**Provided data**
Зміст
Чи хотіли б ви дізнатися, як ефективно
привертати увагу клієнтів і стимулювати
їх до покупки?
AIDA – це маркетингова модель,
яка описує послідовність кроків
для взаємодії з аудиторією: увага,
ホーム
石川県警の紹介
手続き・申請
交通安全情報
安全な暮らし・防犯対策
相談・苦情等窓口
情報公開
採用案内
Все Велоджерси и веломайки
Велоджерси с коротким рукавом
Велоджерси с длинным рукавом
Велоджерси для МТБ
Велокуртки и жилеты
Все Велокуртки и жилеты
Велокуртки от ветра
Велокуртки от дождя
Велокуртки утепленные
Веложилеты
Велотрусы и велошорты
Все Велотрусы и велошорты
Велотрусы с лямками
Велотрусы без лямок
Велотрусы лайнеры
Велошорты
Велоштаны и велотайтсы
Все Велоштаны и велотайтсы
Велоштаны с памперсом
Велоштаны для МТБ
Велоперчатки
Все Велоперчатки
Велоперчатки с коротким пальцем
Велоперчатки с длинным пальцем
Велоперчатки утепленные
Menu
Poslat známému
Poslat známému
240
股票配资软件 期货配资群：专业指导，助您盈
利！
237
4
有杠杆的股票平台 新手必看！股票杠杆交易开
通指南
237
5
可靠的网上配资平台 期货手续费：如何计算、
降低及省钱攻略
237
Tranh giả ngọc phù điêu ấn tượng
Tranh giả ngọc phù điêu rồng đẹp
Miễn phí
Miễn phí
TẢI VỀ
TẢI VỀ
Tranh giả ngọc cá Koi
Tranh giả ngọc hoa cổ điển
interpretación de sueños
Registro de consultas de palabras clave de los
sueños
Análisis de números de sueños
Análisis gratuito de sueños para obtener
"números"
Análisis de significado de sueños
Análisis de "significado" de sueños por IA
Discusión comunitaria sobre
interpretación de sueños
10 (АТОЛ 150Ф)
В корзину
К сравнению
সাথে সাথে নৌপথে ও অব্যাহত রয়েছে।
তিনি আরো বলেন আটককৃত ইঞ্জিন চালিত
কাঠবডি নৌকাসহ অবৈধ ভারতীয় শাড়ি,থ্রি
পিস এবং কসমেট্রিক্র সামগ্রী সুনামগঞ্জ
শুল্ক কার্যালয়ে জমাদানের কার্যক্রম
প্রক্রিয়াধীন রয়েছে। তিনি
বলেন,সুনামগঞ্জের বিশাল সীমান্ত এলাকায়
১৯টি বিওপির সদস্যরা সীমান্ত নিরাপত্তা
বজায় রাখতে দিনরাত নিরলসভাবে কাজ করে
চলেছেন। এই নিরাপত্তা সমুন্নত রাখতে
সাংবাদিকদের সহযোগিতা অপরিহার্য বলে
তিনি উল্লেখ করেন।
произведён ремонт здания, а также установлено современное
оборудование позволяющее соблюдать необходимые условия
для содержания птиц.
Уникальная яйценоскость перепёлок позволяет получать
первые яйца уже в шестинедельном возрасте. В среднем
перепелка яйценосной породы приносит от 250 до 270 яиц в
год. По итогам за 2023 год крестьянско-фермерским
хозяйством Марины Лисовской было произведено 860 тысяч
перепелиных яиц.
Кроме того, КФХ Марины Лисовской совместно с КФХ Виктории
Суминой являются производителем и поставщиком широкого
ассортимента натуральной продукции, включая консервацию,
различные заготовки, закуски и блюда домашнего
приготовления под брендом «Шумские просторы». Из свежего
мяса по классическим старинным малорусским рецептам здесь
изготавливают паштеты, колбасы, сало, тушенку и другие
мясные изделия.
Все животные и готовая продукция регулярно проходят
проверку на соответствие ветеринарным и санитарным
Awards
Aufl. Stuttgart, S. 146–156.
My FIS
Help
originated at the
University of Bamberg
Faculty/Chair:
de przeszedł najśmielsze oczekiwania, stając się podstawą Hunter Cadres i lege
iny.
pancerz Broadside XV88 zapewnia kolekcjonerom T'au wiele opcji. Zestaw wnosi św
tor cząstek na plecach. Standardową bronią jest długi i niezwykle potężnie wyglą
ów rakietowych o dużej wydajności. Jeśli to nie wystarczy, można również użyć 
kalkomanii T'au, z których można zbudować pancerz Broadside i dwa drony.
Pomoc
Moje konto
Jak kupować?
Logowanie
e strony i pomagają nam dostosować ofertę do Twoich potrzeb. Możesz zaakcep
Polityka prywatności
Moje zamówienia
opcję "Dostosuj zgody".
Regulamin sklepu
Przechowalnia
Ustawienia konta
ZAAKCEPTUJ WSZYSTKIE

**Required action**
Only the lines containing the string "điêu" are needed; pull them out of the records.

**Task response**
Tranh giả ngọc phù điêu ấn tượng
Tranh giả ngọc phù điêu rồng đẹp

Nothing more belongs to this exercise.